• Task directions: Show each line of the data below that has the string "Spring" in it.

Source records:
== Segment start ==

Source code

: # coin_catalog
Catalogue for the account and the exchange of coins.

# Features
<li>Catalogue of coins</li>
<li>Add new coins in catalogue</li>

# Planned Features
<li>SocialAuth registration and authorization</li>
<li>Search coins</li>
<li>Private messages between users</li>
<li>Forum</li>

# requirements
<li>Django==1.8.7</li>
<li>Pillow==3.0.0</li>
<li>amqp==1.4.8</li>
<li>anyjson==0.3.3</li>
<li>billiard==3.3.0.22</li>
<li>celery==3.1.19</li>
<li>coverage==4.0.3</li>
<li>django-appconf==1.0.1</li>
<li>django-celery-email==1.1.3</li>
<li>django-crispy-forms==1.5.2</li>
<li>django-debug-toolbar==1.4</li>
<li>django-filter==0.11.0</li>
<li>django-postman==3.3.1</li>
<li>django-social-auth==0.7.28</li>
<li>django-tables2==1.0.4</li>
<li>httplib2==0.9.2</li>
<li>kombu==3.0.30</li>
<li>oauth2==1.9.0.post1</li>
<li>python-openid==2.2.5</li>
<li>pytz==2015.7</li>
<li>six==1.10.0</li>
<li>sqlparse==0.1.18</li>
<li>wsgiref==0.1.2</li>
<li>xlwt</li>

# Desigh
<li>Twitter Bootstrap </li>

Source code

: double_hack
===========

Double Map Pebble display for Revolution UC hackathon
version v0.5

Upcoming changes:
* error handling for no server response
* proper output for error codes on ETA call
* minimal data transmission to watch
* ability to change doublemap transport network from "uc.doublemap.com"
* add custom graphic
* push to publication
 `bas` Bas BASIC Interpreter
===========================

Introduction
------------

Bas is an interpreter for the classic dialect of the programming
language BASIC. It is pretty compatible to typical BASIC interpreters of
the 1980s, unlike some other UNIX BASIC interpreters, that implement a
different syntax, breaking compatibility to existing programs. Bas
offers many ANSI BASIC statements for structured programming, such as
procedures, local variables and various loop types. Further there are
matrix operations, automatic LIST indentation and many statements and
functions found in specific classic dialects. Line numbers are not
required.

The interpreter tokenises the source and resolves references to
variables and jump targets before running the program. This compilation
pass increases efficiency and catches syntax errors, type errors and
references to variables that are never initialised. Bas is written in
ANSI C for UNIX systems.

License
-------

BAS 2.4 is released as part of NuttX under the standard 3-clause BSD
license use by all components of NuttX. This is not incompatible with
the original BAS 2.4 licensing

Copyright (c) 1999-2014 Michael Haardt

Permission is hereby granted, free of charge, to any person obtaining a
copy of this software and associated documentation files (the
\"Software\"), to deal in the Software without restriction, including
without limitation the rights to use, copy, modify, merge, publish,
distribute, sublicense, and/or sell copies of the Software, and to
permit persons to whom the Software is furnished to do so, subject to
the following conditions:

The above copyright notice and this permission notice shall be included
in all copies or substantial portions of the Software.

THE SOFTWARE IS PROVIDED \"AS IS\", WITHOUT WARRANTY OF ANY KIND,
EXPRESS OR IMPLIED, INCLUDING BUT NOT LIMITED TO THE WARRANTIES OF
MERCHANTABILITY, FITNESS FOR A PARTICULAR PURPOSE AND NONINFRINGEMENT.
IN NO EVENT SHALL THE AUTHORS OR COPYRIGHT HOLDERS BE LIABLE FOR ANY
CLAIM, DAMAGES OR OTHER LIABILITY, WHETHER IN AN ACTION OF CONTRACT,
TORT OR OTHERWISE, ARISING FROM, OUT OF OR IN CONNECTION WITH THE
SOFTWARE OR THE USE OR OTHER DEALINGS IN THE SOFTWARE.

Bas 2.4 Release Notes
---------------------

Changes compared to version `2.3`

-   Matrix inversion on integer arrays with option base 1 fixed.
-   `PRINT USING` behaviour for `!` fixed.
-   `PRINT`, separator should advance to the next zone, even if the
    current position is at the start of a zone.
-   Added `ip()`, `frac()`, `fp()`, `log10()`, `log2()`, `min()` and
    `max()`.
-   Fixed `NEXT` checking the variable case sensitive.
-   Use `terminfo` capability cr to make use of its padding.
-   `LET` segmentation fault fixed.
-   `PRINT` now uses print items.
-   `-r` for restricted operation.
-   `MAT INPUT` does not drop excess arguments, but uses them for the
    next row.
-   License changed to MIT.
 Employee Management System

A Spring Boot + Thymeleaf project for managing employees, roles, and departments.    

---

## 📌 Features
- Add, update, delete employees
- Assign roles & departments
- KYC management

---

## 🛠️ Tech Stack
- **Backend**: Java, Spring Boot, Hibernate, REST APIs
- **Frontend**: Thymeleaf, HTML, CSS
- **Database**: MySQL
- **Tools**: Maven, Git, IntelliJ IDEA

== Segment end ==

• Solution to this task:
A Spring Boot + Thymeleaf project for managing employees, roles, and departments.    
- **Backend**: Java, Spring Boot, Hibernate, REST APIs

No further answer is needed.